We sipped coffee, looked at the photos and the information for a while. When I was through, I looked up, said, “There’s a kind of neatness about it.”
“That’s what Mrs. Christopher thinks. That it’s all too neat.”
“What does she think really happened?” I asked.
“She thinks it was a hit,” Marvin said. “She thinks he made someone mad, or knew something he shouldn’t, so they killed him, made it look like another kind of crime. A lot of that is just motherly instinct, but Cason thinks maybe there’s something to it.”
“So you care about what he thinks?” I said.
“He is an investigative reporter. You grow some instincts, you do that enough.”
“And maybe,” I said, “Mrs. Christopher is just grieving and trying to make more sense of this than just a standard old murder. The idea that anyone can die for any kind of stupid thing is hard to take, especially if it’s someone close to you.”
“That’s also possible,” Marvin said. “The daughter, June, Ted’s sister, thinks there’s nothing to it.”
“You talked to her?” I asked.
Marvin shook his head. “That will be your job. Mrs. Christopher said Ted and his sister didn’t get along well, not even when they were kids. She also said June was bothered that Mrs. Christopher planned to leave her money to Ted. Which on the surface sounds tough, but she said she planned to do that because June married into money and divorced real well. Ted, without family money, would have ended up with the lint in his shorts. I should note too, that the private detective she hired didn’t believe it was a hit either.”
“So we’re sloppy seconds?” I said.
“Yep,” Marvin said. “She told me that right up front. I knew the guy she hired, Jimmy Malone. Used to run into him from time to time doing police work. Not exactly on the up-and-up. When he didn’t find anything, Mrs. Christopher let it lie for a while, then got it on her mind again that it was a setup, and hired us.”

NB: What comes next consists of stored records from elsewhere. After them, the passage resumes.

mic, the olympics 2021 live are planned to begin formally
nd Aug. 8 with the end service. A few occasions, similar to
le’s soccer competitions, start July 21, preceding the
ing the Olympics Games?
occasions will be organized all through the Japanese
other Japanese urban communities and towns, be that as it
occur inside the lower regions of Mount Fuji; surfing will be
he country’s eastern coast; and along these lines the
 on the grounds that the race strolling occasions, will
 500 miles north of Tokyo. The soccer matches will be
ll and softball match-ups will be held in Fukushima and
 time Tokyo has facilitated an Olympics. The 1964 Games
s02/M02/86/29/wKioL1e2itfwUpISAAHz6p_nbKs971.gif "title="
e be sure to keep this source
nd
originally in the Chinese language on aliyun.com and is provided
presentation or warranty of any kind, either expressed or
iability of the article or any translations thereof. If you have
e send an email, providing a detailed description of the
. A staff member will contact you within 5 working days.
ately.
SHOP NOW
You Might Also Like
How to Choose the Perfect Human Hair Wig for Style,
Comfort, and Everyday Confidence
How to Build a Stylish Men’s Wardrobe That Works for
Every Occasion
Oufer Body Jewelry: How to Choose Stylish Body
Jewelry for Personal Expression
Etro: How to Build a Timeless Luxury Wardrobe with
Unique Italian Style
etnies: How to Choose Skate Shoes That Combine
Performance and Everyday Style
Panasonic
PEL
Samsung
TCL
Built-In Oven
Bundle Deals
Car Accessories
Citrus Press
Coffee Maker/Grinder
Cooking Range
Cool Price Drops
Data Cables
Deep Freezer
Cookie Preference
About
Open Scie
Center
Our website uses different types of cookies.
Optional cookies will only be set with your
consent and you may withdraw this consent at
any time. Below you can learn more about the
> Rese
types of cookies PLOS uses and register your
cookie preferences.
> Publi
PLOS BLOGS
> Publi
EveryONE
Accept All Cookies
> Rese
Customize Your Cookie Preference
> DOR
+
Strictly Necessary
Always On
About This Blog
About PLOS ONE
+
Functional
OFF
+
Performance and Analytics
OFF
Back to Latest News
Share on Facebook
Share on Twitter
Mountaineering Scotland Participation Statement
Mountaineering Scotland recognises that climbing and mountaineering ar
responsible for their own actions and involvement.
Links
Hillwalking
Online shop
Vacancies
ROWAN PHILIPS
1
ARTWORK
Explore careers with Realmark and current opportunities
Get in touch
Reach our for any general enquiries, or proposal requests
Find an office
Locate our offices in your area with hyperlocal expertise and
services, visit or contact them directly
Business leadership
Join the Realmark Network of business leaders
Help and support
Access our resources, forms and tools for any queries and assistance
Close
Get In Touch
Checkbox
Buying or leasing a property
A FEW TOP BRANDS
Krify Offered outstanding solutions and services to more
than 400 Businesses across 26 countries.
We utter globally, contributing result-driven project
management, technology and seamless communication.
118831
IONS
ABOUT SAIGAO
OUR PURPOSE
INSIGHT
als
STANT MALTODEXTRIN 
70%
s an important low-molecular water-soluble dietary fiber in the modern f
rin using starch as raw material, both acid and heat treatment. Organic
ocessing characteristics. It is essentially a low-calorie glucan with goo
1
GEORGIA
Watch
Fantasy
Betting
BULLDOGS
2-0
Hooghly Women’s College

“So,” Leonard said, “she thinks Malone took the money and did nothing?”
“My guess is,” Marvin said, “that’s what Cason thinks and is afraid we’re gonna do the same. Me, I don’t know. Jimmy was a shit, and a womanizer, and he liked money too much, but he usually did the job. He just didn’t always do it the way it ought to be done. He didn’t mind playing angles. But the thing is, he didn’t find out any more than the police knew.”
“We could talk to him,” Leonard said.
“Only if you talk to the dead,” Marvin said. “He retired, then promptly drowned in a boating accident out at the lake.”